Items from a data source:
|---|

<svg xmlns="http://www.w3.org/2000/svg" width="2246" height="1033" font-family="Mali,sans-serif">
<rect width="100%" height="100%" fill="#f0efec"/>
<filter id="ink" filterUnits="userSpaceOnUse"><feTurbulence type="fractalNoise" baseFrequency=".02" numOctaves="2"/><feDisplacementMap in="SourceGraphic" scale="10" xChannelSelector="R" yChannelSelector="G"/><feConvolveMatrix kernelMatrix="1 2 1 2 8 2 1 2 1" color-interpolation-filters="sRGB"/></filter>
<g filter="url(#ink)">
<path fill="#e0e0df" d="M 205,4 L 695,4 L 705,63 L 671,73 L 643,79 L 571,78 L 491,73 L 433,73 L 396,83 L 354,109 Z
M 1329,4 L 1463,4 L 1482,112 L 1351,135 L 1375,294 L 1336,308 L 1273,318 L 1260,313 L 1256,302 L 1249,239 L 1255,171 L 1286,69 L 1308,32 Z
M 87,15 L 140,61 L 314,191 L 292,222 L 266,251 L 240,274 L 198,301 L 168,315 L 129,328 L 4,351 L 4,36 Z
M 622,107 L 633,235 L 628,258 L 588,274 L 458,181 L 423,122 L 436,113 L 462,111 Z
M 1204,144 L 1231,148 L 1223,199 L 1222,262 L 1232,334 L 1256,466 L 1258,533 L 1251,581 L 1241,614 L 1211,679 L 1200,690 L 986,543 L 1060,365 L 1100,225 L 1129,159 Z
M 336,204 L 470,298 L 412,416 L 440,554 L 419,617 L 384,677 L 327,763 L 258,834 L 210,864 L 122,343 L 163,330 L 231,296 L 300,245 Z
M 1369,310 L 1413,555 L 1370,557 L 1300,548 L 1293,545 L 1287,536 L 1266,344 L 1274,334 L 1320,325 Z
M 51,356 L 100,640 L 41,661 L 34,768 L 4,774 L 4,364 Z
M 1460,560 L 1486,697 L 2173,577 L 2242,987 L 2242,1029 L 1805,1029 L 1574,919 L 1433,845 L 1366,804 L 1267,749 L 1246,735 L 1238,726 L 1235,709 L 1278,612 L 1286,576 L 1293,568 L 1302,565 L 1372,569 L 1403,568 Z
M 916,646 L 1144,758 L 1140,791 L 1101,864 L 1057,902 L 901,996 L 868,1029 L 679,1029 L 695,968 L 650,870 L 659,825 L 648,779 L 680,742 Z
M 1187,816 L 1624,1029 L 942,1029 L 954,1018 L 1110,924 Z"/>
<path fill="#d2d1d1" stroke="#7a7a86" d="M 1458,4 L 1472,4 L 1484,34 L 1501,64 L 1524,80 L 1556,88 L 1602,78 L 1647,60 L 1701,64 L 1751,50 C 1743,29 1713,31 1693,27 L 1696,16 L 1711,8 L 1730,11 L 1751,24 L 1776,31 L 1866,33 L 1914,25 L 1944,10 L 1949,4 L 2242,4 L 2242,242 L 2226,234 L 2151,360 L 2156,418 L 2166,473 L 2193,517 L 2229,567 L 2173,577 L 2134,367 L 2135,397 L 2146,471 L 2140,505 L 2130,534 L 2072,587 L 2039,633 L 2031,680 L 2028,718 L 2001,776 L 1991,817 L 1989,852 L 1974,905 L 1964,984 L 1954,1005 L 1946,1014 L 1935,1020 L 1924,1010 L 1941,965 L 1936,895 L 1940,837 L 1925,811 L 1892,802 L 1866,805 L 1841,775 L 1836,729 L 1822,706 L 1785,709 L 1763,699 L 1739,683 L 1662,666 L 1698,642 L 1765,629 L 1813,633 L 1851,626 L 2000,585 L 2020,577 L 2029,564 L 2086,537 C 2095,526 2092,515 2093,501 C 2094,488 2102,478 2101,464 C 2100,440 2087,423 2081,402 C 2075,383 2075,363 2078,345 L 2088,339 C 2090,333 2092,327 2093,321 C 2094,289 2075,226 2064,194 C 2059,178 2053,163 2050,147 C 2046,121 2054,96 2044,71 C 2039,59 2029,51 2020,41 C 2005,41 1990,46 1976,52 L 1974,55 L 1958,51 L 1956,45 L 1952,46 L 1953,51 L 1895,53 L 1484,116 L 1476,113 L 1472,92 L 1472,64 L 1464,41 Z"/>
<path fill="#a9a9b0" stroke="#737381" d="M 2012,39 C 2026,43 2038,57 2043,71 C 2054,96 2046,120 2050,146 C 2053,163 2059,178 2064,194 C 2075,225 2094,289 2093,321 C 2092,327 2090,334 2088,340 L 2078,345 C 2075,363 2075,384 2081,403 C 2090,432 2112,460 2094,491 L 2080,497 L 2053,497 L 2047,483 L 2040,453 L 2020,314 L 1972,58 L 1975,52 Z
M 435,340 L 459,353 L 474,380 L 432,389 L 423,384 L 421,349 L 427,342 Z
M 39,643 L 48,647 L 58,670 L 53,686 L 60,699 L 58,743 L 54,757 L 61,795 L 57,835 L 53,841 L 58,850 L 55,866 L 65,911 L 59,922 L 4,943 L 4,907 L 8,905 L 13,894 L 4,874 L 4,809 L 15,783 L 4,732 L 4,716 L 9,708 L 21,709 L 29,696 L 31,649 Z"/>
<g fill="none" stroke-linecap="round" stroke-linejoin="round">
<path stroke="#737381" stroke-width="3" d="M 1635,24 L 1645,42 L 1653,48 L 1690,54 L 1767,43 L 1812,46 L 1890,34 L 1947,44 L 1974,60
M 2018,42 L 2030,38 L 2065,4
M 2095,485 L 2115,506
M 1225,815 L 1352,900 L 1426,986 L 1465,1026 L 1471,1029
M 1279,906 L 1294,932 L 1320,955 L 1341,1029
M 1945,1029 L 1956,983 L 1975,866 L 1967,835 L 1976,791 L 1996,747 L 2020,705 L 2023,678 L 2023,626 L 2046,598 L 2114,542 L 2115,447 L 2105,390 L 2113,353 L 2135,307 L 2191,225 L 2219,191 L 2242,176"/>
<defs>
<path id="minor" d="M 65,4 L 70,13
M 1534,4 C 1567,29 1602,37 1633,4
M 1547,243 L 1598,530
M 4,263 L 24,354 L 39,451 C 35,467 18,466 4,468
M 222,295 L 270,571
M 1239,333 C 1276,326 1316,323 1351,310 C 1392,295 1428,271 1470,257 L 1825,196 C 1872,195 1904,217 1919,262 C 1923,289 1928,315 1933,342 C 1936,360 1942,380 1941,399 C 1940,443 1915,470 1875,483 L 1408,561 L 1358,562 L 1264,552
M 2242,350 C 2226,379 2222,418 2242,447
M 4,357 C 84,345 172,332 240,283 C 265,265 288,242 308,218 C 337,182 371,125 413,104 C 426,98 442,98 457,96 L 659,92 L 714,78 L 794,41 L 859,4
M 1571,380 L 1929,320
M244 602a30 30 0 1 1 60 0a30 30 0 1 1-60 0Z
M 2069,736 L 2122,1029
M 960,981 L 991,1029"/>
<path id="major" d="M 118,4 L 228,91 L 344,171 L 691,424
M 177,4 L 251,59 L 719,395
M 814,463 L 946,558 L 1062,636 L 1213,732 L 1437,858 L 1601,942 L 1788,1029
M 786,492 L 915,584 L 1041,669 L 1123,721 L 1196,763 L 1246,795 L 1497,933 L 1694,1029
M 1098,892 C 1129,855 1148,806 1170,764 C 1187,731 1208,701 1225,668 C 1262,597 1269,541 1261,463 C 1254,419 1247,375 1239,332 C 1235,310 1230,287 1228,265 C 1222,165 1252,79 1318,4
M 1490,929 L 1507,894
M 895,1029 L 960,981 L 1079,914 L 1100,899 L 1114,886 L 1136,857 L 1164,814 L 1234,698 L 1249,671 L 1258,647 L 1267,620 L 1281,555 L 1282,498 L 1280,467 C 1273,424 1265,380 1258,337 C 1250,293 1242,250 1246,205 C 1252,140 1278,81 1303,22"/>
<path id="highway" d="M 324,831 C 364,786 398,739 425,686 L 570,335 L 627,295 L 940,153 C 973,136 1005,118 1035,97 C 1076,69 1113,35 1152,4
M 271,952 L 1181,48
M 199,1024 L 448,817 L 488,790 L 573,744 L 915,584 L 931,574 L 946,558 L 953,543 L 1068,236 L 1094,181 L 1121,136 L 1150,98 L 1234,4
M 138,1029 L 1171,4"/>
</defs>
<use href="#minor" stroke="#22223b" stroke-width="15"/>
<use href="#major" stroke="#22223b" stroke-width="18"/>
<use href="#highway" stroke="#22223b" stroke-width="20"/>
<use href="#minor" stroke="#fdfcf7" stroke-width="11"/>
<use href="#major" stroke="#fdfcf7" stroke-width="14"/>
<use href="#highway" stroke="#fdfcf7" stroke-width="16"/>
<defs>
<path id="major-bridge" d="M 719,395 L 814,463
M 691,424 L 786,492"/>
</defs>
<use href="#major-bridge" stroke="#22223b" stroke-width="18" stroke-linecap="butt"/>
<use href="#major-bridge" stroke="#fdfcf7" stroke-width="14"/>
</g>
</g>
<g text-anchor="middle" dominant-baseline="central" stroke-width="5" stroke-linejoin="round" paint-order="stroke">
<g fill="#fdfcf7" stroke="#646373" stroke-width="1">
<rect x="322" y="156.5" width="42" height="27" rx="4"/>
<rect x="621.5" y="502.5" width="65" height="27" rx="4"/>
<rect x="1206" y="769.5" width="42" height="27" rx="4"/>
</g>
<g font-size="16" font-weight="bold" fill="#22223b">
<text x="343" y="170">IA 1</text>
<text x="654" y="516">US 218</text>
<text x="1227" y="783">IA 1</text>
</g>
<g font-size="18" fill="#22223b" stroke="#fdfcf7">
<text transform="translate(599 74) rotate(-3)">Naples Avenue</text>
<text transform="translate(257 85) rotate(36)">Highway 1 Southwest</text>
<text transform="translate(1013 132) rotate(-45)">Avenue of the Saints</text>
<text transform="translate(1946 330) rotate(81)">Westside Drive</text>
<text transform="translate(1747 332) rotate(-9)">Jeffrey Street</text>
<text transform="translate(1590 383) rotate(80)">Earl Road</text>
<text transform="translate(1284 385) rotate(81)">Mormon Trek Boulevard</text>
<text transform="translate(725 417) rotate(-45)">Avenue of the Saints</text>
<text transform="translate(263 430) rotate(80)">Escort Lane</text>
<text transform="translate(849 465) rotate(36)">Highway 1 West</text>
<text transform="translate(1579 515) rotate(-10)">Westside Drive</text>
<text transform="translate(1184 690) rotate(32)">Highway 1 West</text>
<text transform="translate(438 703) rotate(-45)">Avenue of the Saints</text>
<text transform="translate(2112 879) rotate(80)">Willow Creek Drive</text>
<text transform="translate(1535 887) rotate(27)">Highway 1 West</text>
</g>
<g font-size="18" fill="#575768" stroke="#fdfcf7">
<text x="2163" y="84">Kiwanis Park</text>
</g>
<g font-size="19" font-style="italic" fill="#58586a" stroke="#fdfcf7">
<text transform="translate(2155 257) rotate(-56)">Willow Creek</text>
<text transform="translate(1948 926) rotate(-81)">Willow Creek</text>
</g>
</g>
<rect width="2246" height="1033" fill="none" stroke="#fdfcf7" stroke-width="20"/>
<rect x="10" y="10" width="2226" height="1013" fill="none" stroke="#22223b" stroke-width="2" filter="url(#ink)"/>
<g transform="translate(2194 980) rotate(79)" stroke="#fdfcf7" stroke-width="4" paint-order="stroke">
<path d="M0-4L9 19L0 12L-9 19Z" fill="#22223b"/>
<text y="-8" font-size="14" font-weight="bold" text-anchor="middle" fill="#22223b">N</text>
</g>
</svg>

|---|

▶ _EXERCISE GOAL_:
Of the lines in the data, report each one containing the string "bold".

▶ _WORKED SOLUTION_:
<g font-size="16" font-weight="bold" fill="#22223b">
<text y="-8" font-size="14" font-weight="bold" text-anchor="middle" fill="#22223b">N</text>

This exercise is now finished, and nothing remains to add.